Amazon won a patent today for a voice-controlled drone small enough to fit in your pocket. Imagine an Echo flying off your kitchen counter to act as an Alexa-powered aerial assistant.
The technology, Amazon says in its filing, may be better suited for police videos than dashboard-mounted cameras. It can help find lost cars in parking lots, say, or lost children in a grocery store; it can rubberneck for someone waiting in line to buy tickets to see how many others are waiting ahead.
The drones would respond to voice commands or instructions from an app and return to wherever the drone operator currently is.
If, for instance, the user is looking for her car while the drone buzzes around the parking lot looking too, the two can find each other again once the task is completed. The patent mentions an app that will show images produced by the drone and be used to control it when out of speaking range.
Amazon envisions quickly deployable drones that are small enough to fit in your pocket or purse. The patent includes an image of a small drone perched on an officer’s shoulder, reported GeekWire.
The filing goes on to describe how a voice-powered drone could be used to assist police. For example, a police officer may tell a drone "follow me" or "hover" to record video at a traffic stop.
If a foot chase develops during a traffic stop, for example, the officer can command the UAV to follow the suspect so that he can attempt to cut the suspect off in the cruiser. Similarly, if there are two or more suspects, the officer can command the UAV to follow one of the suspects, while he gives chase to the other.

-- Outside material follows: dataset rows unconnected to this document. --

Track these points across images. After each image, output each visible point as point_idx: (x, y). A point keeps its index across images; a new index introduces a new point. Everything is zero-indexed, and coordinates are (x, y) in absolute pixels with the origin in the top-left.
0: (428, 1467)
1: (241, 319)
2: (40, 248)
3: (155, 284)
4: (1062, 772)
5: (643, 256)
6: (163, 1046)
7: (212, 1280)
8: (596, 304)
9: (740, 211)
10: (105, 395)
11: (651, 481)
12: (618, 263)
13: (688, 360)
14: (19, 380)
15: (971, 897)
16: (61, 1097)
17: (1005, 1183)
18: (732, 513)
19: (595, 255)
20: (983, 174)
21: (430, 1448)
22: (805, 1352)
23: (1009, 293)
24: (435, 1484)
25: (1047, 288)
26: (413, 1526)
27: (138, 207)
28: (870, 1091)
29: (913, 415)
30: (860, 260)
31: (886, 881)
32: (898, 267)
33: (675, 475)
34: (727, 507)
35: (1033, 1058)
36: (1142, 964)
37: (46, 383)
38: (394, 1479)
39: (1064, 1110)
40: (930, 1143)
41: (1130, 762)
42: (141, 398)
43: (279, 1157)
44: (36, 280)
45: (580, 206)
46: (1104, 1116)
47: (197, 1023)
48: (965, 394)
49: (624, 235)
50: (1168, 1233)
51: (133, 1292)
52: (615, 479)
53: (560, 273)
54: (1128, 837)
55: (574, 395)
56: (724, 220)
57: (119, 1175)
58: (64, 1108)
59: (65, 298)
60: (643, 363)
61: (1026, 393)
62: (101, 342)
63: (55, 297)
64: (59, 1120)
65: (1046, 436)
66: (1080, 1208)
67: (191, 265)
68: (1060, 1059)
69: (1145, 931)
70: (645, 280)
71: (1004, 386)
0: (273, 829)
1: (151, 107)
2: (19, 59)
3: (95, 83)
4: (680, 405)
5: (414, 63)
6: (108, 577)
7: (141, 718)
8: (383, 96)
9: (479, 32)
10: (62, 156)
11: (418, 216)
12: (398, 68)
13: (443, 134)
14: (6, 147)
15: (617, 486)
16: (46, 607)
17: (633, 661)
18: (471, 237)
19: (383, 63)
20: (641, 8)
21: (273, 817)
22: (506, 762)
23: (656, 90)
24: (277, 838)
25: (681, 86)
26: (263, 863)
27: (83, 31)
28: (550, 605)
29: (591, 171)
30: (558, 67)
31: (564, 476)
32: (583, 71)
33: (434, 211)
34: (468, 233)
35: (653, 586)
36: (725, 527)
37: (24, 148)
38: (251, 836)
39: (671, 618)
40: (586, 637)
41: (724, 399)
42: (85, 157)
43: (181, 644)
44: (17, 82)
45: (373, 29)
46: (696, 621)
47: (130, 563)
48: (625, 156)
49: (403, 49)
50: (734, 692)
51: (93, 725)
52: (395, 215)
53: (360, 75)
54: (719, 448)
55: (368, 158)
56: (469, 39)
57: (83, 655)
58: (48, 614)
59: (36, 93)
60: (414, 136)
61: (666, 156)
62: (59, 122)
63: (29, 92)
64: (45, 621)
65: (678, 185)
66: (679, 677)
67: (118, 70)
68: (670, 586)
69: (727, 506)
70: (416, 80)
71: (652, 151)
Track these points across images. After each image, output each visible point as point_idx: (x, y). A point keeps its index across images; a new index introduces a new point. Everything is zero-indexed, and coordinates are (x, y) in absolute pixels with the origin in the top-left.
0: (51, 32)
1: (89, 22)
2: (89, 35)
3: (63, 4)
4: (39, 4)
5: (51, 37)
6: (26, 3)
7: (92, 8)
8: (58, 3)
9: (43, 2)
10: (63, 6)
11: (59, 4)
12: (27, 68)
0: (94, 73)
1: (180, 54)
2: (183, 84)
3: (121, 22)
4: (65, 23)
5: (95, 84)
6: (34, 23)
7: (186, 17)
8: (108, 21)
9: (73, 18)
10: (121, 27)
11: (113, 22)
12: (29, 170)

This can enable the officer to apprehend one suspect, and then he or backup officers can apprehend the other suspect guided to his location by the UAV.
Amazon also envisions consumer applications for the drone technology that would help people find lost things by searching for an RFID tag or even locating lost children by using facial recognition software.

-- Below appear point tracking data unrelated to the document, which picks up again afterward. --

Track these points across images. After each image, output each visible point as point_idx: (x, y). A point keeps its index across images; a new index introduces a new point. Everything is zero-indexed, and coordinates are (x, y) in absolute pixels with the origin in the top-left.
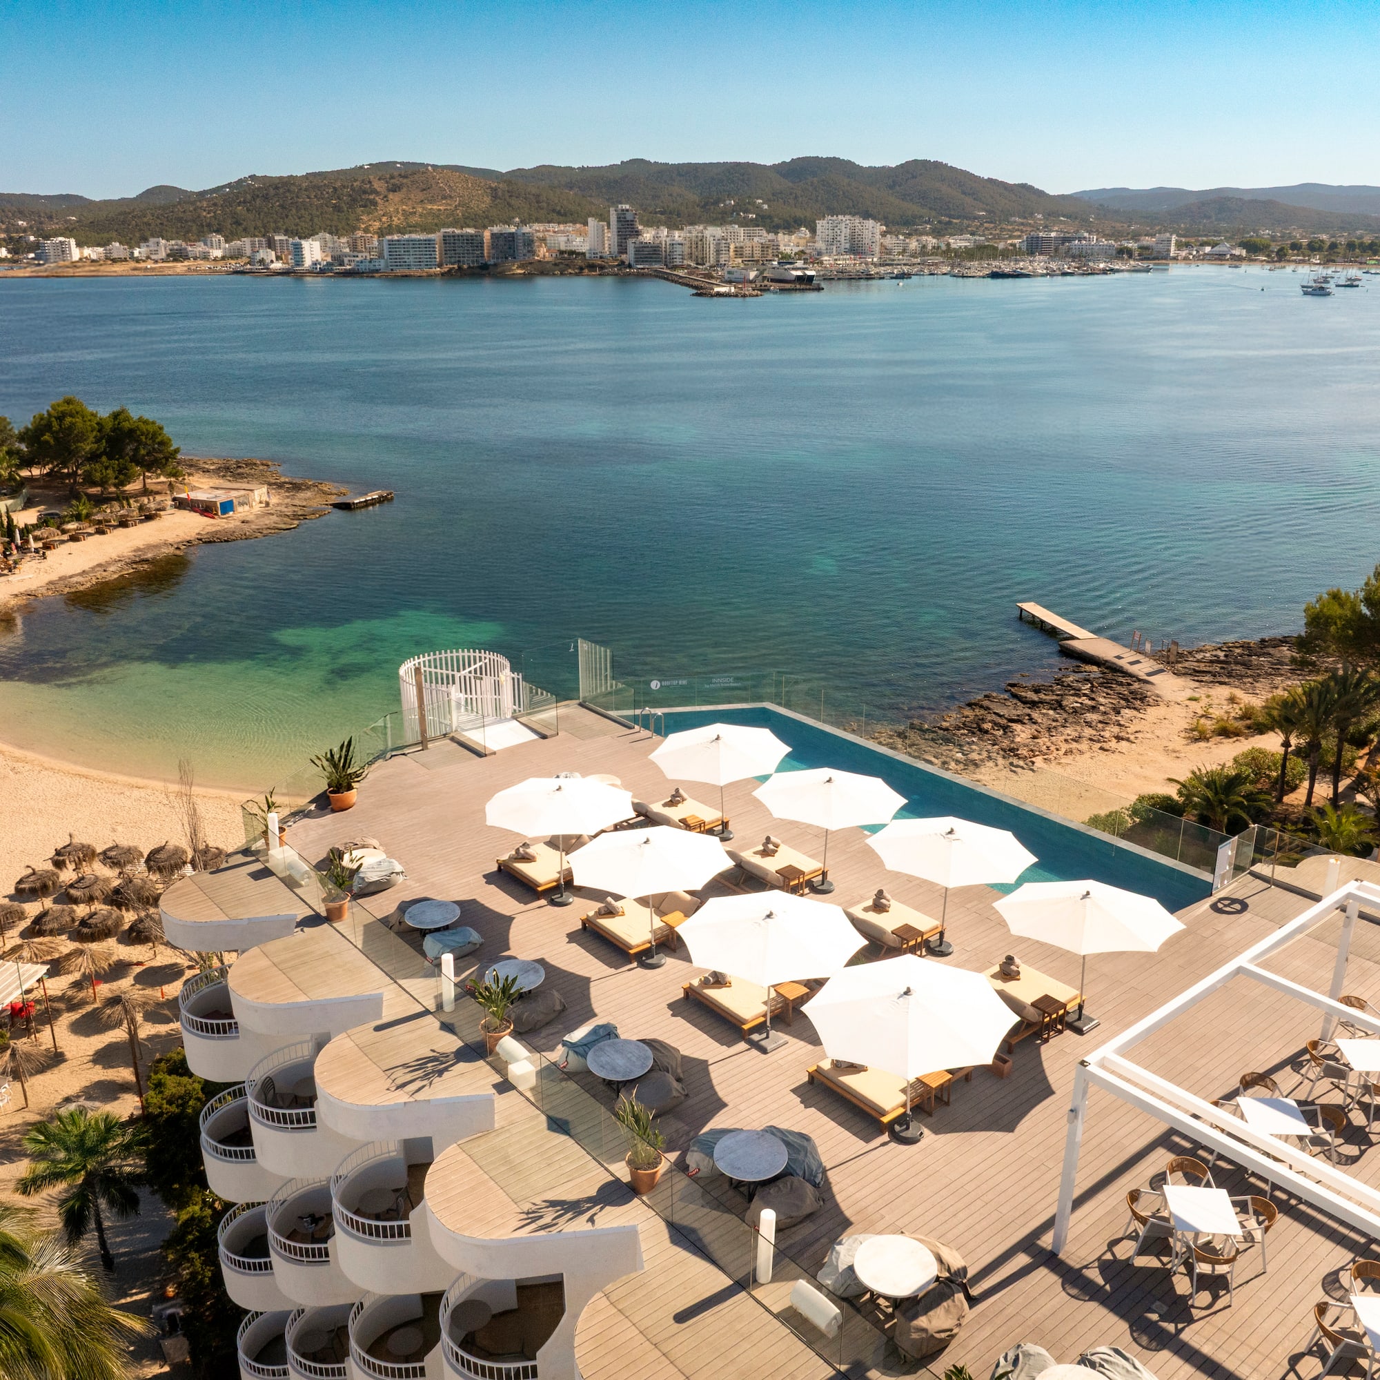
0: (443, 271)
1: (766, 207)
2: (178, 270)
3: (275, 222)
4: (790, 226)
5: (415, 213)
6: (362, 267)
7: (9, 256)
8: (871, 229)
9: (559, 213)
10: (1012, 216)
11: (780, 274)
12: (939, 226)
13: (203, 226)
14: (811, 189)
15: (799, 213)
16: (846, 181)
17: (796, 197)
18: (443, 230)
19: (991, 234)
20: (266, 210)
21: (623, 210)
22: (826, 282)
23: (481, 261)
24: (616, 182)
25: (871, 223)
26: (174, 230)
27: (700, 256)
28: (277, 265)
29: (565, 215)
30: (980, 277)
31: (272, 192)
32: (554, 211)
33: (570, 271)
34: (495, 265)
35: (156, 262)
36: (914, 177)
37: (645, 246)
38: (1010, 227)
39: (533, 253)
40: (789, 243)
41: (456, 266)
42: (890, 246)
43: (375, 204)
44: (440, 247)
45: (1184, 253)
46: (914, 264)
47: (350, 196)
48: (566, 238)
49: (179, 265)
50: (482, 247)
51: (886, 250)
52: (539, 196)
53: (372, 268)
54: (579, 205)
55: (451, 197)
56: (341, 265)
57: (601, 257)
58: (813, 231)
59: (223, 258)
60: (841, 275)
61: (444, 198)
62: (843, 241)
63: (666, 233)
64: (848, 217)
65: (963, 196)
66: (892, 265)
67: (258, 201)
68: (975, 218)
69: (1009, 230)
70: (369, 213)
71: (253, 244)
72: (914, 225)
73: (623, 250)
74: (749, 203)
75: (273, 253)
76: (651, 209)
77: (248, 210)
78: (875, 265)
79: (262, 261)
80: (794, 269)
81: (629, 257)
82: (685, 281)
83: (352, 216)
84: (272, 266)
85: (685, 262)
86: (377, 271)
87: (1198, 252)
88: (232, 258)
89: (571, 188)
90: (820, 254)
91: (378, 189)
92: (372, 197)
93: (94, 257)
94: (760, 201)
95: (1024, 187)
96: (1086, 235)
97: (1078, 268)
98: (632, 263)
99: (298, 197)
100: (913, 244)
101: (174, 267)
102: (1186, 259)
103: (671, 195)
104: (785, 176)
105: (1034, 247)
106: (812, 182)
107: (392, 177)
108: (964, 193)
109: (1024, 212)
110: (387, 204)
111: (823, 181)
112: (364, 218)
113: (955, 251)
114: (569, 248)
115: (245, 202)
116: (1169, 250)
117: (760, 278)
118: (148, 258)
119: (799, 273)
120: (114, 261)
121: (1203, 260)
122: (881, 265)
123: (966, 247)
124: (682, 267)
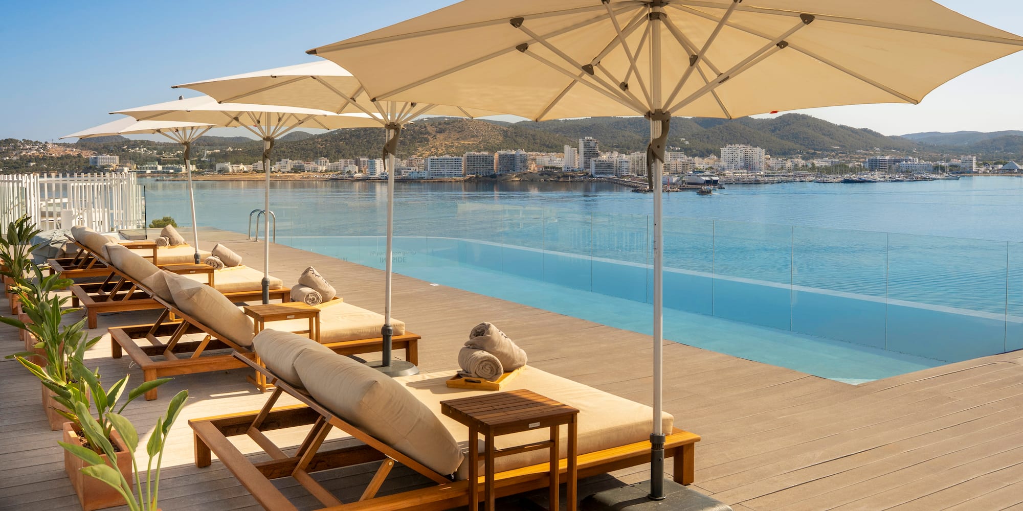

The UAV can receive a "find Timmy" command, which can include the "search" routine, and possibly an "identify Timmy" subroutine to locate a person identified as "Timmy." In some examples, Timmy can have, for example, an RFID tag sewn into his clothes or a bar code printed on his clothes, for example, to facilitate identification.
The idea is that the drone acts as a personal assistant for the user. Although many of the use cases Amazon describes aren’t yet legal because they require flying a drone out of line of sight or flying in populated areas, the FAA should have more defined rules for commercial drone applications figured out within the next five years.
So far, most of Amazon’s drone innovation has focused on delivery, not consumer tech. The company has patents for aerial recharging stations and a method for a drone to ride on another delivery vehicle, for example. Amazon is currently testing its drone technology in Canada, the U.K. and the U.S.